Let’s return to our example that we used in our interactive calculator before. We are going to calculate Power, set our effect size at \(\delta\) = .8, N for group 1 at 25, Relative size of group 2 to group 1 at 1 (equal sample sizes), and \(\alpha\) (type I error rate) to .05. We’ll assume we have a two-tailed hypothesis for now. You should get the following results. This table specifies that we defined the sample size, effect size, and alpha, which results in a power calculation of 79%.

The results also provide a useful explanation:

A design with a sample size of 25 in each group can detect effect sizes of δ≥0.8 with a probability of at least 0.791, assuming a two-sided criterion for detection that allows for a maximum Type I error rate of a=0.05.

This assumes that an effect size of .8 is the smallest effect size of interest. The next table shows us the power to detect various other effect sizes based on our alpha and sample size:

True effect size Power to detect Description
0 < d = 0.566 ≤50% Likely miss
0.566 < d = 0.809 50% – 80% Good chance of missing
0.809 < d = 1.041 80% – 95% Probably detect
d = 1.041 ≥95% Almost surely detect

In other words, we are almost sure to detect really large effect sizes (d > 1.04), but we’ll likely miss really small effect sizes (d < .56). This gives us a good hint to the relationship among BEAN: holding alpha and sample size constant, as effect sizes go up power goes up.

The Power Contour plot can show a bit more about how power (color), effect size (y-axis) and sample size (x-axis) all relate to one another. Notice how the x-axis is not linear. We are learning some more about the relationship among BEAN: increasing our sample size increases our power, holding alpha and effect size constant.

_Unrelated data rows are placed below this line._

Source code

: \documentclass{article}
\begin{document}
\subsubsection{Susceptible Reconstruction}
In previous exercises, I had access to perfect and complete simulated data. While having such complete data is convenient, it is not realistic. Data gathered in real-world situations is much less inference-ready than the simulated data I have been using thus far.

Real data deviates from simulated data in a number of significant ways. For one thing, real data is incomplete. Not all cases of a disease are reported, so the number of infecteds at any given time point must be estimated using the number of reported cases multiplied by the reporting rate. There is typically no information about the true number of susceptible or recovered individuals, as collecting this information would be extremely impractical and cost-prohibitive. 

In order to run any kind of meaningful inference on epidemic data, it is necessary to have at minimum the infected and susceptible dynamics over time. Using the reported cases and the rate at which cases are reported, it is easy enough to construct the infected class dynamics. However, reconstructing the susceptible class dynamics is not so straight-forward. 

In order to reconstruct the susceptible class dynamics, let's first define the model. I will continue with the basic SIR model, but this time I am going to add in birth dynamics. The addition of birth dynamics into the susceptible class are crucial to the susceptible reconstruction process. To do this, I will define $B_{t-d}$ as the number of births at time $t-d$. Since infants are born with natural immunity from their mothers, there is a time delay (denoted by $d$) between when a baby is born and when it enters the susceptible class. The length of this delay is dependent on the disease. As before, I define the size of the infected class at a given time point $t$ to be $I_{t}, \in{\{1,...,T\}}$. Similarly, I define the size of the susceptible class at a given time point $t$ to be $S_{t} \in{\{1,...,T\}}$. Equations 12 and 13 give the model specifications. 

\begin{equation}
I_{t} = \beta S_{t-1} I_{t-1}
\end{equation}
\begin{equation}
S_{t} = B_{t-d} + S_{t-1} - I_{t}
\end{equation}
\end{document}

The next two plots are basically the Power Contour plot, but they shift power to the y-axis and either show effect size or N on the x-axis.

The last plot (Power Demonstration) helps us visualize our Type I and Type II errors and correct inferences nicely. The purple distribution is our null hypothesis distribution (centered at d = 0) and the green distribution is our alternative hypothesis distribution (centered at d = .8). The vertical dashed lines are the critical values of obtaining p < .05 on either side of the null distribution (so 2.5% on either side). The dark green area is therefore our power (80%) and the dark purple areas are our Type I error rate (5%). The light green area to the left of the dashed line is our Type II error rate (20%) and the light purple area is the probability of a correct inference assuming the null is true (95%). Keep in mind that these are the distributions of both hypotheses though, and in reality only one is true. We can just never know which is true; we can at best approximate it through repeated testing of effects.

Play with jpower

Play around some more with jpower. Try calculating other things (e.g., sample size or effect size). Play with power and see what increasing it does to your effect size and sample size. Play with effect sizes and see what decreasing them does to your power and sample size. Play with alpha (don’t go higher than .05) and see what that does to your power, effect size, and sample size. And lastly, play with your sample size and see what it does to your power and effect size.

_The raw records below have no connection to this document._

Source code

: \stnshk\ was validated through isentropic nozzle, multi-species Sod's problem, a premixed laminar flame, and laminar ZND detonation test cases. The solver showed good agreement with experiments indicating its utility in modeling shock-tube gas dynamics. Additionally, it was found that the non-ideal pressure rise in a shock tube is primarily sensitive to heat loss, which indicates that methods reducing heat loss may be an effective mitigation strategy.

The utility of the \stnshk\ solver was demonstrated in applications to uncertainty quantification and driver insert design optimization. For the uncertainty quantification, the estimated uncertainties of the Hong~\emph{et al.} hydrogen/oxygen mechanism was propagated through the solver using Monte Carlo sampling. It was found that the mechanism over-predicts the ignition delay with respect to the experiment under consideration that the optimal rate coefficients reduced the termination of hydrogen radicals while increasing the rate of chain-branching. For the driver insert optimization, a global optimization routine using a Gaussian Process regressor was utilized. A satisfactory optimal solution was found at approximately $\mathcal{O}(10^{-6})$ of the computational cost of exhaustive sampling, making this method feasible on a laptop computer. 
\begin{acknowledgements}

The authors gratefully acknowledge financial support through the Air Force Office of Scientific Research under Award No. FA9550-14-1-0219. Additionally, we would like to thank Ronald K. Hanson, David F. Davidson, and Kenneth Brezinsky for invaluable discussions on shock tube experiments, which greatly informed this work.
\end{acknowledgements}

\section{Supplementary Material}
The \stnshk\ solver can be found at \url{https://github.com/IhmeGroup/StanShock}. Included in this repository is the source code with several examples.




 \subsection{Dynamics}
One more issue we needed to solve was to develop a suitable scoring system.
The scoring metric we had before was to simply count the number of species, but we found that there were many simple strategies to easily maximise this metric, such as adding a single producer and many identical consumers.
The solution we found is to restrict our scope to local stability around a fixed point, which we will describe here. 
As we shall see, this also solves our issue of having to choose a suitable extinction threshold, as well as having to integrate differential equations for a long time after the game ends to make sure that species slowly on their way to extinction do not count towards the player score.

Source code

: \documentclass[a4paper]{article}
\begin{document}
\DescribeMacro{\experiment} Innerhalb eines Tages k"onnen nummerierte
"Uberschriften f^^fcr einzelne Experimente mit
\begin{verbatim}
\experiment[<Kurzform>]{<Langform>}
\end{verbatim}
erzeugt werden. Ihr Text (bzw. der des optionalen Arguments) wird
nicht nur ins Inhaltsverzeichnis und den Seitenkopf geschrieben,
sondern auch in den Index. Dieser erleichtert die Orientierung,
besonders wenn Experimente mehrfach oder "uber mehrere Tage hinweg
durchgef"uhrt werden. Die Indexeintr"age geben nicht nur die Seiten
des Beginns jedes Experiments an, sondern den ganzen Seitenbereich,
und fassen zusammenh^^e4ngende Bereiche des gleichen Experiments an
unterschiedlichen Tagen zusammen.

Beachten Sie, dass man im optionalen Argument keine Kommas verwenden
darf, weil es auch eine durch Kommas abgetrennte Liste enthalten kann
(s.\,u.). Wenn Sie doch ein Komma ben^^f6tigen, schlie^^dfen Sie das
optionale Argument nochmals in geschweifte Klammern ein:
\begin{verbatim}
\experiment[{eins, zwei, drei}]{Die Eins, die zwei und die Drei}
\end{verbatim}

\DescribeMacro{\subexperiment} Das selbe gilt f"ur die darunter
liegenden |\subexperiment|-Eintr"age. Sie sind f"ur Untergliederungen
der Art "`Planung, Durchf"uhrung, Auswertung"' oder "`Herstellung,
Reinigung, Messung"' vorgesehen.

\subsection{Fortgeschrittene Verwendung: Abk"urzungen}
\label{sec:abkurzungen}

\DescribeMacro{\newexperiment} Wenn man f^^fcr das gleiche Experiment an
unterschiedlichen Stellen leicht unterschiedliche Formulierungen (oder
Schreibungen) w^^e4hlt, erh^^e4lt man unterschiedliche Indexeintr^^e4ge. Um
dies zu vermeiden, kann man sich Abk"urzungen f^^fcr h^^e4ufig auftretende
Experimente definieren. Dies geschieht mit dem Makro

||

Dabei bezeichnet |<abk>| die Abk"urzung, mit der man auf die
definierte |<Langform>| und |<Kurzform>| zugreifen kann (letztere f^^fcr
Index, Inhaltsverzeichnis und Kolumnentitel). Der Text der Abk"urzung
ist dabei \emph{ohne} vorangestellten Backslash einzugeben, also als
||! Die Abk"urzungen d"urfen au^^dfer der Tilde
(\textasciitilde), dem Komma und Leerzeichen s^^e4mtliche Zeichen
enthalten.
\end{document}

Your assignments for this unit will have you conduct power analyses based on various scenarios, so playing around with jpower will help prepare you for them.

Extending our knowledge of power analysis

If you’d like to learn more about power analyses in a variety of experimental designs using G*Power or R packages, I recommend this article by Perugini et al. (2018) called “A practical primer to power analysis for simple experimental designs.”